I seem to be trancing so easily with it I can't hear any sound at
all:-) YOur other pieces play fine so I think the problem is
specific to this piece.
>
> "
> I could explain here that the seventeen-tone system turns certain
common
> rules of harmony upside-down: major thirds are dissonances which
resolve
> into fourths instead of the other way round: certain other
intervals resolve
> into major seconds; the pentatonic scale takes on a very exciting
mood
> when mapped onto the 17 equally-spaced tones, and so on; but I can't
> expect you to believe me until you hear all this yourself. If you
try
> to play these pieces in another system, it just doesn't work; they
> lose their punch; the magic is all gone.

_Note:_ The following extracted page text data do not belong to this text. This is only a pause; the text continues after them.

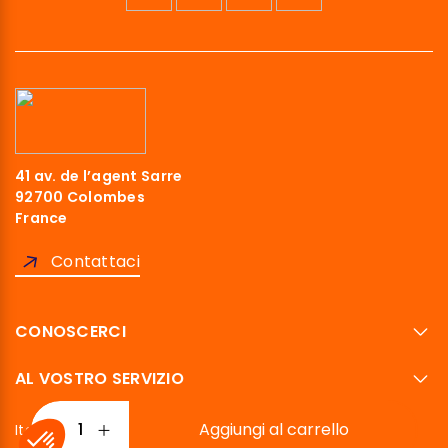
41 av. de l’agent Sarre
92700 Colombes
France
Contattaci
CONOSCERCI
AL VOSTRO SERVIZIO
Aggiungi al carrello
Italiano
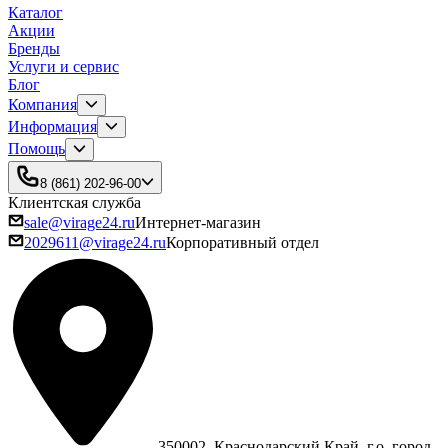
Каталог
Акции
Бренды
Услуги и сервис
Блог
Компания
Информация
Помощь
8 (861) 202-96-00
Клиентская служба
sale@virage24.ru
Интернет-магазин
2029611@virage24.ru
Корпоративный отдел
350002, Краснодарский Край, г.о. город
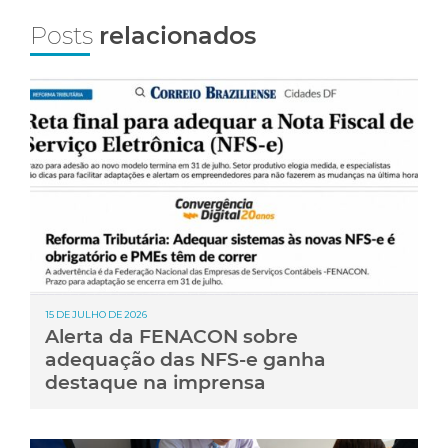
Posts
relacionados
15 DE JULHO DE 2026
Alerta da FENACON sobre
adequação das NFS-e ganha
destaque na imprensa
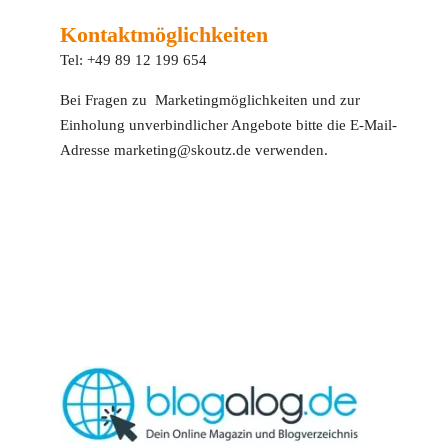
Kontaktmöglichkeiten
Tel: +49 89 12 199 654
Bei Fragen zu Marketingmöglichkeiten und zur
Einholung unverbindlicher Angebote bitte die E-Mail-
Adresse marketing@skoutz.de verwenden.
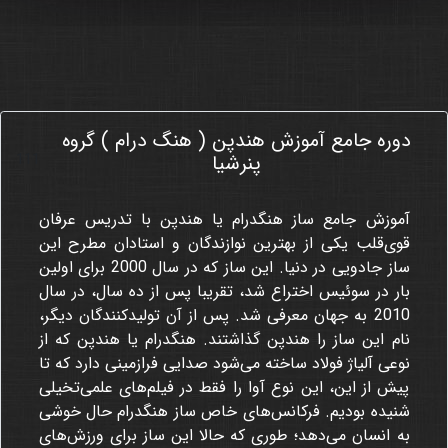
دوره جامع آموزش هندپن ( هنگ درام ) گروه
111
پنرشیا
آموزش جامع ساز هنگدرام یا هندپن با تدریس عرفان
قوی‌قلب یکی از بهترین نوازندگان و استادان مطرح این
ساز جادویی در دنیا. این ساز که در سال 2000 برای اولین
بار در سوئیس اختراع شد، تقریبا پس از ده سال، در سال
2010 به جهان معرفی شد. پس از آن تولیدکنندگان دیگر،
نام این ساز را هندپن گذاشتند. هنگدرام یا هندپن که از
نوعی آلیاژ فولاد ساخته می‌شود صدایی فرازمینی دارد که تا
پیش از این، این نوع آوا را فقط در فیلم‌های علمی‌تخیلی
شنیده بودیم. فرکانس‌های خاص ساز هنگدرام حال خوشی
به انسان می‌دهد؛ طوری که حالا این ساز برای ورزش‌های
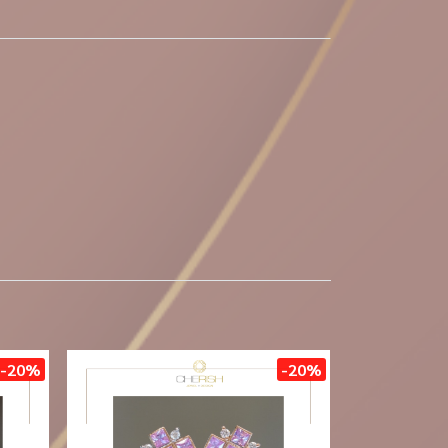
-20%
-20%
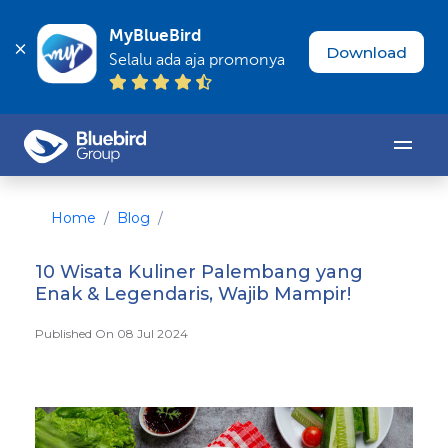
MyBlueBird
Download
Selalu ada aja promonya
Home
Blog
10 Wisata Kuliner Palembang yang
Enak & Legendaris, Wajib Mampir!
Published On 08 Jul 2024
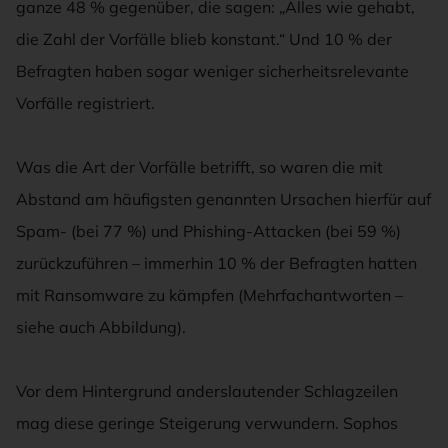
ganze 48 % gegenüber, die sagen: „Alles wie gehabt,
die Zahl der Vorfälle blieb konstant.“ Und 10 % der
Befragten haben sogar weniger sicherheitsrelevante
Vorfälle registriert.
Was die Art der Vorfälle betrifft, so waren die mit
Abstand am häufigsten genannten Ursachen hierfür auf
Spam- (bei 77 %) und Phishing-Attacken (bei 59 %)
zurückzuführen – immerhin 10 % der Befragten hatten
mit Ransomware zu kämpfen (Mehrfachantworten –
siehe auch Abbildung).
Vor dem Hintergrund anderslautender Schlagzeilen
mag diese geringe Steigerung verwundern. Sophos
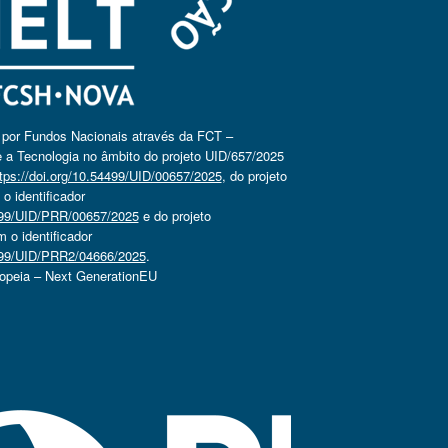
o por Fundos Nacionais através da FCT –
 a Tecnologia no âmbito do projeto UID/657/2025
tps://doi.org/10.54499/UID/00657/2025
, do projeto
 identificador
4499/UID/PRR/00657/2025
e do projeto
o identificador
4499/UID/PRR2/04666/2025
.
ropeia – Next GenerationEU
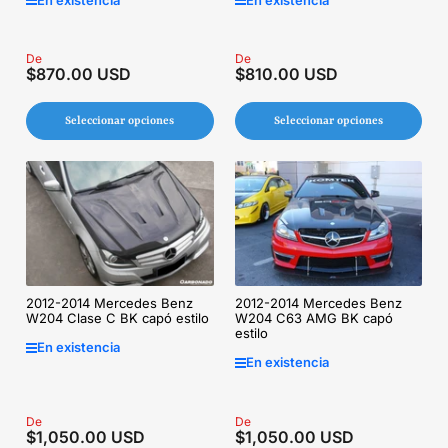
Precio
De
Precio
De
$870.00 USD
$810.00 USD
regular
regular
Seleccionar opciones
Seleccionar opciones
2012-2014 Mercedes Benz
2012-2014 Mercedes Benz
W204 C63 AMG BK capó
W204 Clase C BK capó estilo
estilo
En existencia
En existencia
Precio
De
Precio
De
$1,050.00 USD
$1,050.00 USD
regular
regular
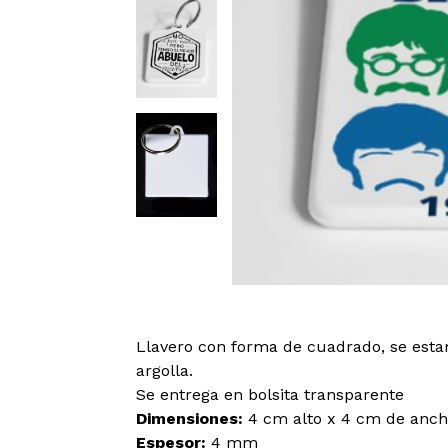
Llavero con forma de cuadrado, se est
argolla.
Se entrega en bolsita transparente
Dimensiones:
4 cm alto x 4 cm de anch
Espesor:
4 mm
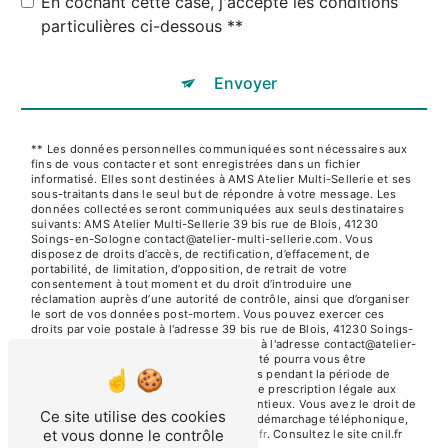
En cochant cette case, j'accepte les conditions
particulières ci-dessous **
Envoyer
** Les données personnelles communiquées sont nécessaires aux
fins de vous contacter et sont enregistrées dans un fichier
informatisé. Elles sont destinées à AMS Atelier Multi-Sellerie et ses
sous-traitants dans le seul but de répondre à votre message. Les
données collectées seront communiquées aux seuls destinataires
suivants: AMS Atelier Multi-Sellerie 39 bis rue de Blois, 41230
Soings-en-Sologne contact@atelier-multi-sellerie.com. Vous
disposez de droits d’accès, de rectification, d’effacement, de
portabilité, de limitation, d’opposition, de retrait de votre
consentement à tout moment et du droit d’introduire une
réclamation auprès d’une autorité de contrôle, ainsi que d’organiser
le sort de vos données post-mortem. Vous pouvez exercer ces
droits par voie postale à l'adresse 39 bis rue de Blois, 41230 Soings-
en-Sologne ou par courrier électronique à l'adresse contact@atelier-
multi-sellerie.com. Un justificatif d'identité pourra vous être
demandé. Nous conservons vos données pendant la période de
prise de contact puis pendant la durée de prescription légale aux
fins probatoires et de gestion des contentieux. Vous avez le droit de
Ce site utilise des cookies
vous inscrire sur la liste d'opposition au démarchage téléphonique,
et vous donne le contrôle
disponible à cette adresse:
Bloctel.gouv.fr
. Consultez le site cnil.fr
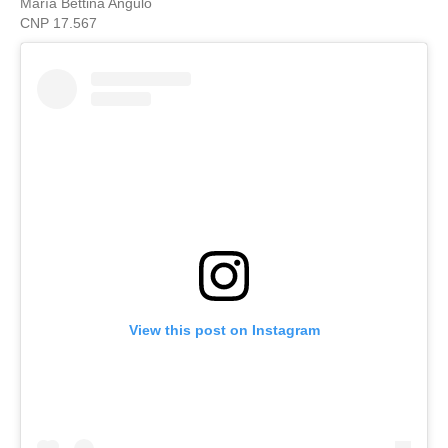
María Bettina Angulo
CNP 17.567
View this post on Instagram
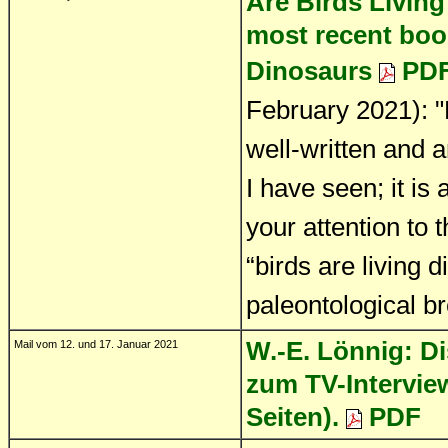
Are Birds Living
most recent boo
Dinosaurs
PDF
February 2021): "
well-written and 
I have seen; it is
your attention to t
“birds are living 
paleontological br
W.-E. Lönnig: D
Mail vom 12. und 17. Januar 2021
zum TV-Intervie
Seiten).
PDF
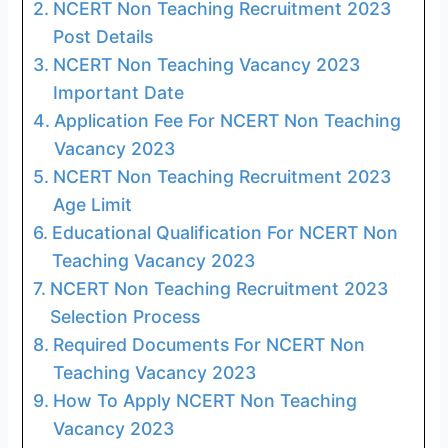
NCERT Non Teaching Recruitment 2023
Post Details
NCERT Non Teaching Vacancy 2023
Important Date
Application Fee For NCERT Non Teaching
Vacancy 2023
NCERT Non Teaching Recruitment 2023
Age Limit
Educational Qualification For NCERT Non
Teaching Vacancy 2023
NCERT Non Teaching Recruitment 2023
Selection Process
Required Documents For NCERT Non
Teaching Vacancy 2023
How To Apply NCERT Non Teaching
Vacancy 2023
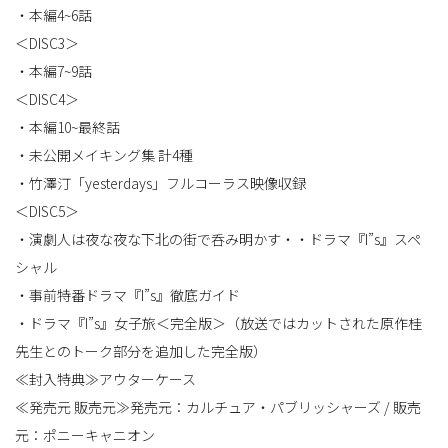
・本編4~6話
＜DISC3＞
・本編7~9話
＜DISC4＞
・本編10~最終話
・未公開メイキング集 計4種
・竹澤汀「yesterdays」フルコーラス映像収録
＜DISC5＞
・演劇人は夜な夜な下北の街で呑み明かす・・ドラマ『I”s』スペ
シャル
・事前特番ドラマ『I”s』徹底ガイド
・ドラマ『I”s』女子旅＜完全版＞（放送ではカットされた原作桂
先生とのトーク部分を追加した完全版）
≪封入特典≫アウターケース
≪発売元 販売元≫発売元：カルチュア・パブリッシャーズ / 販売
元：ポニーキャニオン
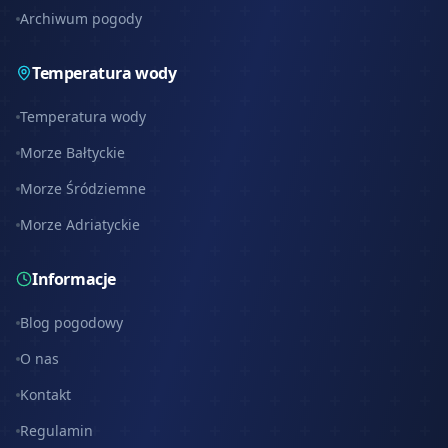
Archiwum pogody
Temperatura wody
Temperatura wody
Morze Bałtyckie
Morze Śródziemne
Morze Adriatyckie
Informacje
Blog pogodowy
O nas
Kontakt
Regulamin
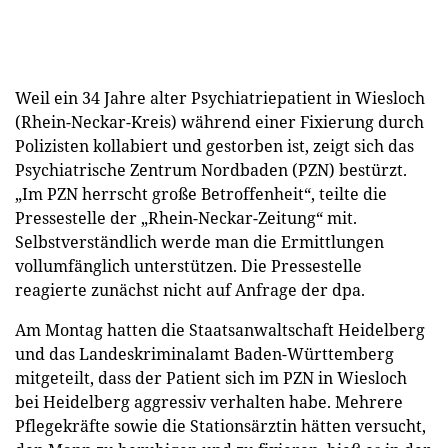
Weil ein 34 Jahre alter Psychiatriepatient in Wiesloch
(Rhein-Neckar-Kreis) während einer Fixierung durch
Polizisten kollabiert und gestorben ist, zeigt sich das
Psychiatrische Zentrum Nordbaden (PZN) bestürzt.
„Im PZN herrscht große Betroffenheit“, teilte die
Pressestelle der „Rhein-Neckar-Zeitung“ mit.
Selbstverständlich werde man die Ermittlungen
vollumfänglich unterstützen. Die Pressestelle
reagierte zunächst nicht auf Anfrage der dpa.
Am Montag hatten die Staatsanwaltschaft Heidelberg
und das Landeskriminalamt Baden-Württemberg
mitgeteilt, dass der Patient sich im PZN in Wiesloch
bei Heidelberg aggressiv verhalten habe. Mehrere
Pflegekräfte sowie die Stationsärztin hätten versucht,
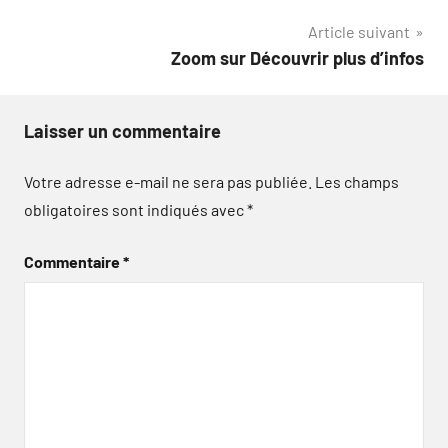
l’article
Article suivant
Zoom sur Découvrir plus d’infos
Laisser un commentaire
Votre adresse e-mail ne sera pas publiée.
Les champs
obligatoires sont indiqués avec
*
Commentaire
*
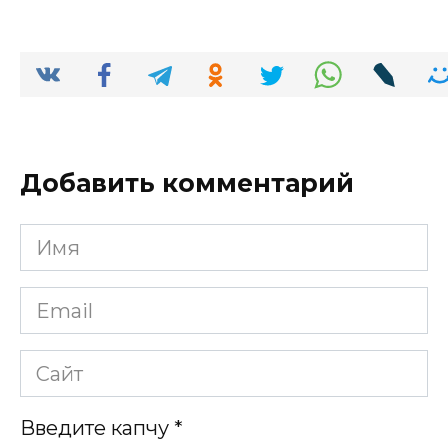
Добавить комментарий
Имя
*
Email
*
Сайт
Введите капчу
*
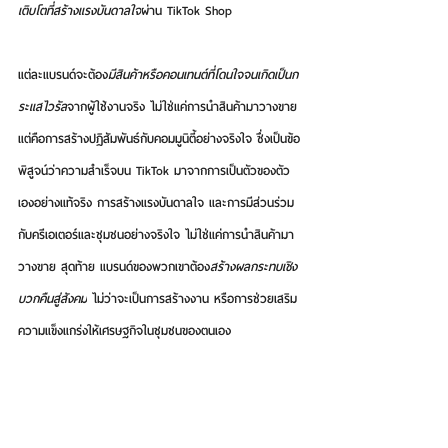
เติบโตที่สร้างแรงบันดาลใจ
ผ่าน TikTok Shop
แต่ละแบรนด์จะต้อง
มีสินค้าหรือคอนเทนต์ที่โดนใจจนเกิดเป็นก
ระแสไวรัล
จากผู้ใช้งานจริง ไม่ใช่แค่การนำสินค้ามาวางขาย 
แต่คือการสร้างปฏิสัมพันธ์กับคอมมูนิตี้อย่างจริงใจ ซึ่งเป็นข้อ
พิสูจน์ว่าความสำเร็จบน TikTok มาจากการเป็นตัวของตัว
เองอย่างแท้จริง การสร้างแรงบันดาลใจ และการมีส่วนร่วม
กับครีเอเตอร์และชุมชนอย่างจริงใจ ไม่ใช่แค่การนำสินค้ามา
วางขาย สุดท้าย แบรนด์ของพวกเขาต้อง
สร้างผลกระทบเชิง
บวกคืนสู่สังคม
 ไม่ว่าจะเป็นการสร้างงาน หรือการช่วยเสริม
ความแข็งแกร่งให้เศรษฐกิจในชุมชนของตนเอง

That is probably the best explanation for 17 "celebration". I think
I will probably use it more often now that I am conscious of it.
> "
Mary

🔗nanom3@...

6/5/2001 8:56:36 PM

> I seem to be trancing so easily with it I can't hear any sound at
> all:-) YOur other pieces play fine so I think the problem is
> specific to this piece.

Never mind. Rebooted and the problem disappeared. Ah the sweet
mysteries of Windows 98.

About three minutes into the 17 TET piece I did find myself nodding
into alpha, although there was one dissonant chord that brought me
right back. Perhaps there is something to harmonic entropy where
trancing is falling into those dips in the curve :-)

Dan let me add words of encouragement to getting your stuff into mp3 -
it is good, and it is 2001. Besides its fun to set up a studio, and
I think that is part of paractical music making.

Mary

🔗JSZANTO@...

6/5/2001 9:13:49 PM

M,
--- In crazy_music@y..., nanom3@h... wrote:
> Dan let me add words of encouragement to getting your stuff into
> mp3 - it is good, and it is 2001. Besides its fun to set up a
> studio, and I think that is part of paractical music making.

Did you mean "para-tactical"? :)

Jon (who seconds the move into home-based total-music creation)

🔗nanom3@...

6/6/2001 9:53:47 PM

--- In crazy_music@y..., JSZANTO@A... wrote:
>
> Did you mean "para-tactical"? :)
>
No but what a great slip of the tongue. Like the paramilitary
perhaps, the para tactical musicians.